# Budget E-bike



## Michael45 (13 Nov 2018)

Tried my friends E-bike and loved it. Thinking about buying it for morning commutes to work because I get extremely sweaty if my ride my normal bike and there are no showers at work.  So the question is what would you recommend for a budget electronic bike?


----------



## Racing roadkill (13 Nov 2018)

Michael45 said:


> Tried my friends E-bike and loved it. Thinking about buying it for morning commutes to work because I get extremely sweaty if my ride my normal bike and there are no showers at work.  So the question is what would you recommend for a budget electronic bike?



https://www.decathlon.co.uk/tilt-500-folding-electric-bike-black-id_8500547.html

Or 

https://www.decathlon.co.uk/original-900-electric-hybrid-bike-36v-id_8399929.html

If you want a non folder.


----------



## Cycleops (13 Nov 2018)

Why not convert your existing bike? 
Plenty of kits around £3/500 depending on wheel motor or crank. Various options including power assist.


----------



## Pale Rider (13 Nov 2018)

A kit is a good thought, not least because a 'budget' ebike will be Chinese and might struggle to stand up to a commute.

Lots of electrical problems are caused by connection/construction rather than component failure.
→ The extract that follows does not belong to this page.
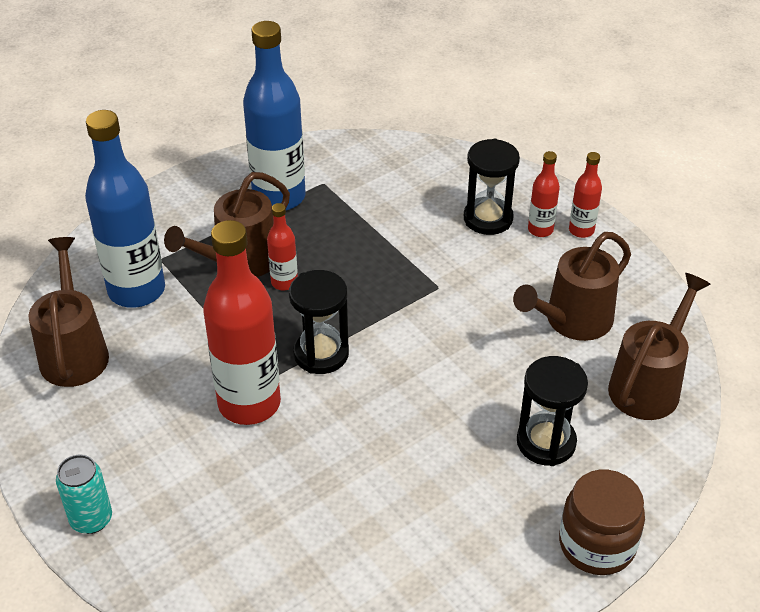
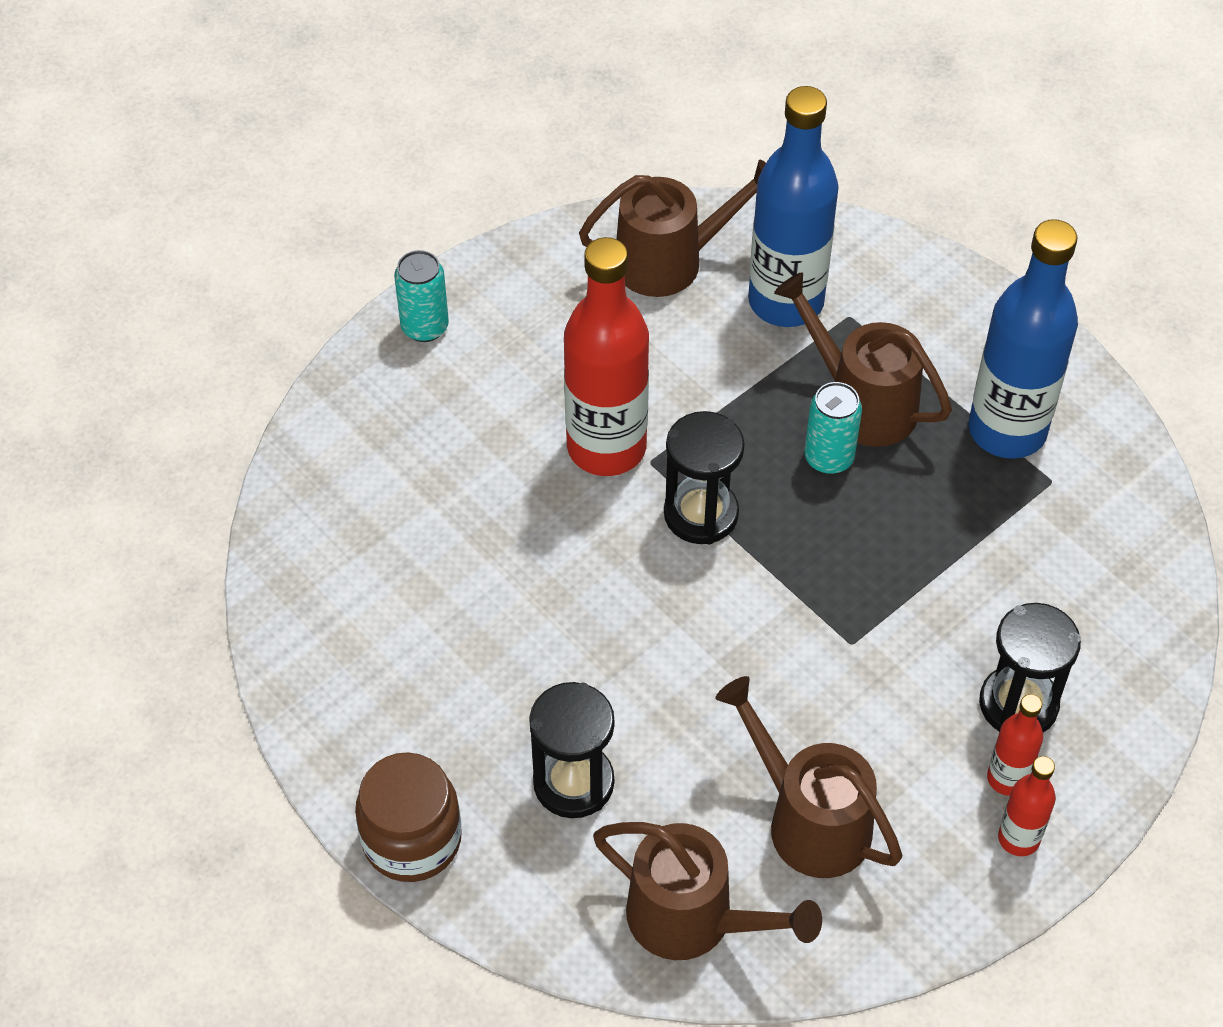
camera: 85 degrees right, 10 degrees up
(284, 282) = (829, 458): red bottle -> turquoise can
Your bike converted could be more reliable than a factory ebike if you are able to do the conversion meticulously.


----------



## jowwy (13 Nov 2018)

Michael45 said:


> Tried my friends E-bike and loved it. Thinking about buying it for morning commutes to work because I get extremely sweaty if my ride my normal bike and there are no showers at work.  So the question is what would you recommend for a budget electronic bike?


What budget???

I just bought a 2nd ebike from freeborn

Cube acid hybrid pro 400 2019 model for £1440.....

Its a spanking commuter machinr


----------



## jann71 (13 Nov 2018)

What make/model of bike did you try?


----------



## Michael45 (14 Nov 2018)

Cycleops said:


> Why not convert your existing bike?
> Plenty of kits around £3/500 depending on wheel motor or crank. Various options including power assist.


Great idea actually, will check it out. Thank you


----------



## Michael45 (14 Nov 2018)

jann71 said:


> What make/model of bike did you try?


Do not actually remember.. Will ask him.


----------



## Phil Fouracre (15 Nov 2018)

Have converted four bikes with various Cyclotricity kits, simple to do, and no problems


----------



## gbb (15 Nov 2018)

Phil Fouracre said:


> Have converted four bikes with various Cyclotricity kits, simple to do, and no problems


Thanks for the heads up re Cyclotricity, i just had a look, very interesting. We're looking for an ebike for my wife and i could just as well to convert her good condition hybrid, rather than buying a whole new bike. (apologies for jumping on someone elses post btw)


----------



## Pale Rider (15 Nov 2018)

Woosh supply kits as well as complete bikes.

Not especially cheap, but they are known to be helpful.

You may come across an unforeseen niggle or two fitting any kit, so having someone at the end of the phone is worthwhile.

I believe woosh will also advise on suitability before purchase.

http://wooshbikes.co.uk/?hubkits


----------



## Salad Dodger (15 Nov 2018)

How far is your commute? ( Because the battery on a budget bike may not be that good, and also budget bikes don't tend to have variable assistance levels, so the assistance is either off or on full, which gets through battery quicker than a variable assistance setup might).

My ebike is only good for about 15 miles per battery charge, because it is a single assistance level one, and because I am a fat so and so.....


----------



## tommaguzzi (4 Dec 2018)

I used a Yose Power kit from EBay.
£405 total Inc battery, top quality electrics, micro switched brake levers, pedal sensor, lcd screen, 36v 15a/h battery and charger plus a rear carrying rack. they even included some tools to fit it, which took me adout 3 hours.
the kit posted from Germany and in 2 years constant use has been faultless.


----------



## inuke (4 Dec 2018)

I can vouch for this bike, where I used to commute 6-8 months ago, I used to see this average weight fella riding one of this and that thing was not only fast but also consistent speed even going up small hills, I has to push myself a little more to pass him, not sure that was factory speed limit or if he somehow removed the speed limit, but I was suprised how such a "little" FOLDING bike with a little engine in the back wheel could go so fast with that guy on top of it.


----------